Answer 7 · 2021-02-11T00:56:13.000Z

BlazePose testing video

https://youtu.be/mpqsm1aXUVc

Answer 8 · 2021-02-11T05:22:32.000Z

BlazePose model card: https://drive.google.com/file/d/1zhYyUXhQrb_Gp0lKUFv1ADT3OCxGEQHS/view?usp=drivesdk

TFlite models for pose detection (phase 1) and key point estimation (phase 2).

https://google.github.io/mediapipe/solutions/models.html#pose

An interesting detail worth investigating deeper is the fact the BalzePose estimates body vector as part of the first phase - Pose Detection. That’s before it runs the second phase for key point estimation.

Since for fall detection we are mainly interested in the spinal vector, this could mean an even faster performing inference.
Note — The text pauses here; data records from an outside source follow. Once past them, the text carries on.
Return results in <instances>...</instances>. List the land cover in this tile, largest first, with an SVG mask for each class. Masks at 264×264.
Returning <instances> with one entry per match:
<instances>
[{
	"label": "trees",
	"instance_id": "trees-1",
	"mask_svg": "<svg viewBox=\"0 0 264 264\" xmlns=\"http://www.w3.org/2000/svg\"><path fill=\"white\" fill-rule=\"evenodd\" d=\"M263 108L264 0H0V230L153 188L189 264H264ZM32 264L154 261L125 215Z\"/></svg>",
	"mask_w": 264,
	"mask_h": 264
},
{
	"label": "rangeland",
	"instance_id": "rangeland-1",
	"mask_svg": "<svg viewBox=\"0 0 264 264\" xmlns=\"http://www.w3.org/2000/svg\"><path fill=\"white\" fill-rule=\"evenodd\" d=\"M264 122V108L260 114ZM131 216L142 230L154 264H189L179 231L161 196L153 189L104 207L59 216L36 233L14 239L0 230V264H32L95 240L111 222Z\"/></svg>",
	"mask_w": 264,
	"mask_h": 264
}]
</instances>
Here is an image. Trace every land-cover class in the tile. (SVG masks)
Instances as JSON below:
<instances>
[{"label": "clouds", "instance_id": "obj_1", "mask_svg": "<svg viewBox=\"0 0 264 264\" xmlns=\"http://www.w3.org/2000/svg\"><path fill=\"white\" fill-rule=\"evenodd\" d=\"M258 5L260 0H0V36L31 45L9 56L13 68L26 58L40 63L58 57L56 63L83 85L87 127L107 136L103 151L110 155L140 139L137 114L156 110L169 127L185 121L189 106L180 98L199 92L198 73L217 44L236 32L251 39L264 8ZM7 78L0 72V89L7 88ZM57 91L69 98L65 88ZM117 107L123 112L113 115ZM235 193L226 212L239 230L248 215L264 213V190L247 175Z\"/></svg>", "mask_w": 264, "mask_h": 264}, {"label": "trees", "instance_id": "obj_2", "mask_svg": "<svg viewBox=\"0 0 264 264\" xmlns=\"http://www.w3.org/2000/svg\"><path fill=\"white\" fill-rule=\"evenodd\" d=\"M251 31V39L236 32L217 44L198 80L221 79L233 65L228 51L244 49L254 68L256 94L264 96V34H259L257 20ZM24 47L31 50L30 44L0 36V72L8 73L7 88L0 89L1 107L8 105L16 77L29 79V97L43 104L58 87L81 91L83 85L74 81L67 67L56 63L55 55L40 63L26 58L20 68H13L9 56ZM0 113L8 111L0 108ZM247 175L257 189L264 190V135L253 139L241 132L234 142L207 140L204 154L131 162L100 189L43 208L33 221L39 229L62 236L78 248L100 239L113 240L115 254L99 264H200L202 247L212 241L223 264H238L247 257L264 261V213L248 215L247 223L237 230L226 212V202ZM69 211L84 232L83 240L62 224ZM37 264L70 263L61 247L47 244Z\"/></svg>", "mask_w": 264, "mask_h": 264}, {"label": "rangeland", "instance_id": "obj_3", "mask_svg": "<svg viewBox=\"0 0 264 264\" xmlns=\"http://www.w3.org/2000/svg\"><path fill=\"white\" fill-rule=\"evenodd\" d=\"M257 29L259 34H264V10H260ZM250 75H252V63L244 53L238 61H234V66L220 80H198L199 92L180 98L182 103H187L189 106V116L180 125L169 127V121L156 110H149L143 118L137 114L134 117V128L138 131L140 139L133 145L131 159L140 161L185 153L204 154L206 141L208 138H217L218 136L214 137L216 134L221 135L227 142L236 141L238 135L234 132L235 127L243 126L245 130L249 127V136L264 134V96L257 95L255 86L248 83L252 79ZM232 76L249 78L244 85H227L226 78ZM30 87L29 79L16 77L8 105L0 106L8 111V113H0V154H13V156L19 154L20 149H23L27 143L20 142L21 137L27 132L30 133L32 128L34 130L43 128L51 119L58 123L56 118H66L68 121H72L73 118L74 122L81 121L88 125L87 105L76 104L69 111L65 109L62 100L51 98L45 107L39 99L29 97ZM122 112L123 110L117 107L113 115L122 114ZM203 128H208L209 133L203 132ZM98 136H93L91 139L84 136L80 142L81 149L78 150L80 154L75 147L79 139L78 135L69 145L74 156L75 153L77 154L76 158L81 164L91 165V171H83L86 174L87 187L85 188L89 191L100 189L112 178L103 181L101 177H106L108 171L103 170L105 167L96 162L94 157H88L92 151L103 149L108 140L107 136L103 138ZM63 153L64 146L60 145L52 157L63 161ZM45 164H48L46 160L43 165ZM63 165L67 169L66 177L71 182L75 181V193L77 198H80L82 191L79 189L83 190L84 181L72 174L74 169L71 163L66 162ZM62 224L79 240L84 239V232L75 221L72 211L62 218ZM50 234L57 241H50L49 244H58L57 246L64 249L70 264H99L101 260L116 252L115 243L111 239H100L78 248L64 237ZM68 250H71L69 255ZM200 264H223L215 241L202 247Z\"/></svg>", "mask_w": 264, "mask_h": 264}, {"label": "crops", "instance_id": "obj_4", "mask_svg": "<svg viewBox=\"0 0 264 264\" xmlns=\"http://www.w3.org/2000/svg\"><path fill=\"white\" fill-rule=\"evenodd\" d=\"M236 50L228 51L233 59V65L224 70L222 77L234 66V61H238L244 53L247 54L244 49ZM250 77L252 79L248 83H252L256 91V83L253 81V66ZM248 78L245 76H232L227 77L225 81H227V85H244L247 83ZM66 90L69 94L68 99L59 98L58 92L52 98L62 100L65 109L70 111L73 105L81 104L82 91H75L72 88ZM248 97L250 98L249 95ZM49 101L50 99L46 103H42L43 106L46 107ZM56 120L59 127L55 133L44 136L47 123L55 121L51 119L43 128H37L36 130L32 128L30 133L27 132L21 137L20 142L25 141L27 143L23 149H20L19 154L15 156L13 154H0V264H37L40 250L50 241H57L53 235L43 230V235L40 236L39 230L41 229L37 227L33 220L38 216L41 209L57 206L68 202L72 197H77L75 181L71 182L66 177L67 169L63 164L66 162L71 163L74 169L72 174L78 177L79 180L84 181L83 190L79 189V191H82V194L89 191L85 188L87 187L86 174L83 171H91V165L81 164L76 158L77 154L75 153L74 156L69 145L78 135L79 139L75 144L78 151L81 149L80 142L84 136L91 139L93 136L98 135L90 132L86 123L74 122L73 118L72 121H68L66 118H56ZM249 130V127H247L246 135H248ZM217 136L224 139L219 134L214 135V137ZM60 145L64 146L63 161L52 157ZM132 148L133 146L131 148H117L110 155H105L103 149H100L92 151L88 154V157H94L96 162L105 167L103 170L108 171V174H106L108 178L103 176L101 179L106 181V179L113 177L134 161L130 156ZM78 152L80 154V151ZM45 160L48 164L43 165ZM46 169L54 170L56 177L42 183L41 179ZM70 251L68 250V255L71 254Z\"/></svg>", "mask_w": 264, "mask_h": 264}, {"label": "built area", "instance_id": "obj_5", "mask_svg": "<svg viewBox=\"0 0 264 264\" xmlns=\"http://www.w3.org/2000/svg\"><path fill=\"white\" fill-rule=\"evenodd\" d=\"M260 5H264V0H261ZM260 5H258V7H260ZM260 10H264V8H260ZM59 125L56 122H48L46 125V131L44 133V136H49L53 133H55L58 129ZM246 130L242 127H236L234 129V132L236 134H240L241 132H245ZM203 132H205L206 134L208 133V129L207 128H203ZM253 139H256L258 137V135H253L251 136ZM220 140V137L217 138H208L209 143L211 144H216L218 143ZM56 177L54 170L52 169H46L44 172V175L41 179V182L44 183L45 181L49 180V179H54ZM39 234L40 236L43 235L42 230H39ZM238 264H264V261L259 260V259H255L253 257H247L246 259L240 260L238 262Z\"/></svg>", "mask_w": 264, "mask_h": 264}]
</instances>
See this text from the blog:

http://ai.googleblog.com/2020/08/on-device-real-time-body-pose-tracking.html

“for the human pose tracking we explicitly predict two additional virtual keypoints that firmly describe the human body center, rotation and scale as a circle. Inspired by Leonardo’s Vitruvian man, we predict the midpoint of a person's hips, the radius of a circle circumscribing the whole person, and the incline angle of the line connecting the shoulder and hip midpoints. This results in consistent tracking even for very complicated cases, like specific yoga asanas. “

Answer 9 · 2021-02-11T20:12:36.000Z

More test data with the mobilnetv1 model that shows situations where it is not able to detect a human pose on the ground even though it's easy for a human eye to see it.

Answer 10 · 2021-02-27T19:34:17.000Z

@bhavikapanara Google AI MediaPipe just released a [3D update to BlazePose](One step closer to 3D pose detection: https://google.github.io/mediapipe/solutions/pose) with a Z axis value for depth. This can be helpful for cases when a person falls along the Z axis and the X,Y change vector angle remains small , but it is not telling us the whole story.